Üstelik tek başına da gelmiyor iş yerime, yanına zincirden birini alıp geliyor. Biliyor ki bana derdini anlatamayacak, yanına adam alıp geliyor. Tabi her seferinde ben bunları paket edip gönderdim, orası ayrı.
Mesela arkadaşla en az 5 kez geçmiştir şu konuşma:
- Hadi abi bak ben güzel paralar kazanmaya başladım sen de gel artık.
+ Ne kadar alıyorsun?
- Ben sana bunu şimdi söylemem olmaz ama istersen banka dekontunu gösteririm.

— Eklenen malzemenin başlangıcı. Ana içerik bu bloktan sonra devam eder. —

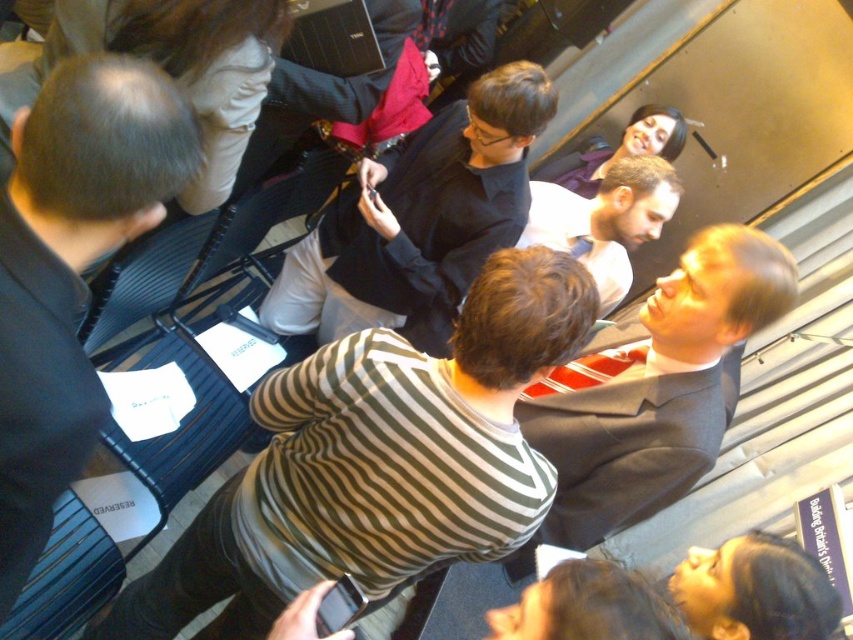
Question: In this image, where is striped cotton shirt at center located relative to black glossy shirt at center?

Choices:
 (A) above
 (B) below

Answer: (B)

Question: Is black shirt at left positioned before dark gray suit at center?

Choices:
 (A) no
 (B) yes

Answer: (B)

Question: Which point is farther to the camera?

Choices:
 (A) black glossy shirt at center
 (B) striped cotton shirt at center

Answer: (A)

Question: Among these points, which one is farthest from the camera?

Choices:
 (A) (19, 220)
 (B) (332, 209)

Answer: (B)

Question: Estimate the real-world distances between objects in this image. Which object is closer to the black glossy shirt at center?

Choices:
 (A) striped cotton shirt at center
 (B) black shirt at left
 (C) dark gray suit at center

Answer: (C)

Question: Can you confirm if black shirt at left is bigger than dark gray suit at center?

Choices:
 (A) yes
 (B) no

Answer: (B)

+ Ya abi diyorsun, madem bu kadar samimiyiz söyle, madem beni ikna etmeye çalışıyorsun söyle aldığın parayı.
- Yok abi olmaz, sen ofise tekrar bi gel, tekrar konuşalım.
+ Tamam o zaman en son aldığın parayı söyle? (bunlar parayı haftalık alıyor bu arada, o yüzden en son aldığı parayı soruyorum).

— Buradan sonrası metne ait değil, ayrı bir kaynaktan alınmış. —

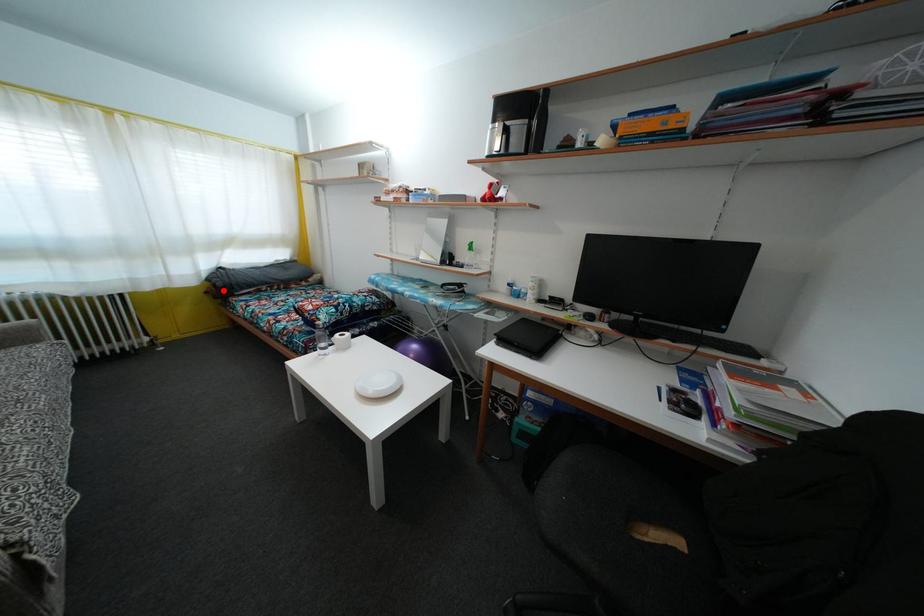
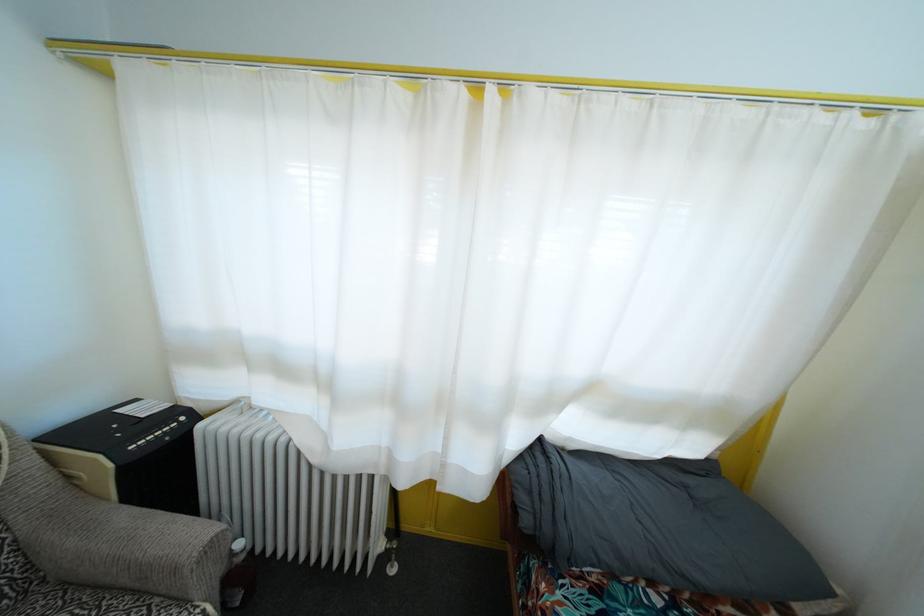
Find the pixel in the second image that matches the highlighted location in the first image.

(529, 528)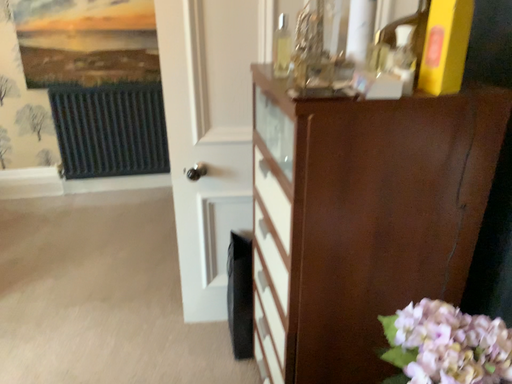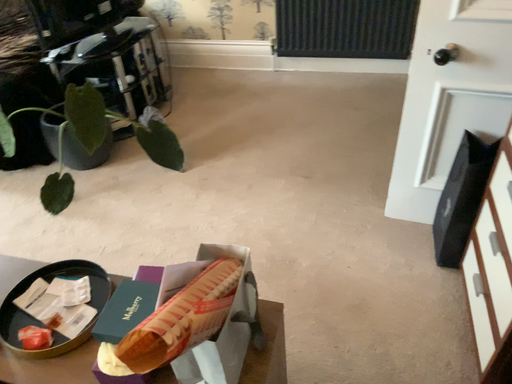
Question: How did the camera likely rotate when shooting the video?

Choices:
 (A) rotated left
 (B) rotated right

Answer: (A)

- Abi söylemem olmaz, ben sana istersen banka dekontunu gösteririm.
+ Tamam getir o zaman banka dekontunu yoksa inanmam.
- Ama abi niye böyle yapıyon.
+ Lan getir işte dekontu.
- ...
Yine iş yerime geldikleri bir gün, yanında getirdiği adam ağzından "bir kere bu işe girdin mi zaten geri çıkamıyorsun" dedi, azğından kaçırdı.
Üstüne gittim nasıl yani girdik mi çıkamıyor muyuz dedim.
"Hıh...h" dedi kaldı önce.
Tekrar sordum, "yaaa niye çıkamayasın, çıkarsın tabi, ama kendin çıkmak istemeyeceksin o yüzden dedim onu" diye kıvırmaya başladı.
Adamlara soruyorum: tamam bu işe girdim diyelim, tamam hadi para kazanmaya da başladım, ama nereye kadar? bu işin sonu ne, ölene kadar bu işi mi yapacağım ben?
Cevap: yaparsın niye yapamayasın. bu işi yapınca başka işe ihtiyacın kalmayacak, gidp kendine özel sigorta bile yaptırabilirsin.
Siktir lan derler adama.
Kısacası, boşver, bulaşma. Bu iş dipsiz bir kuyu.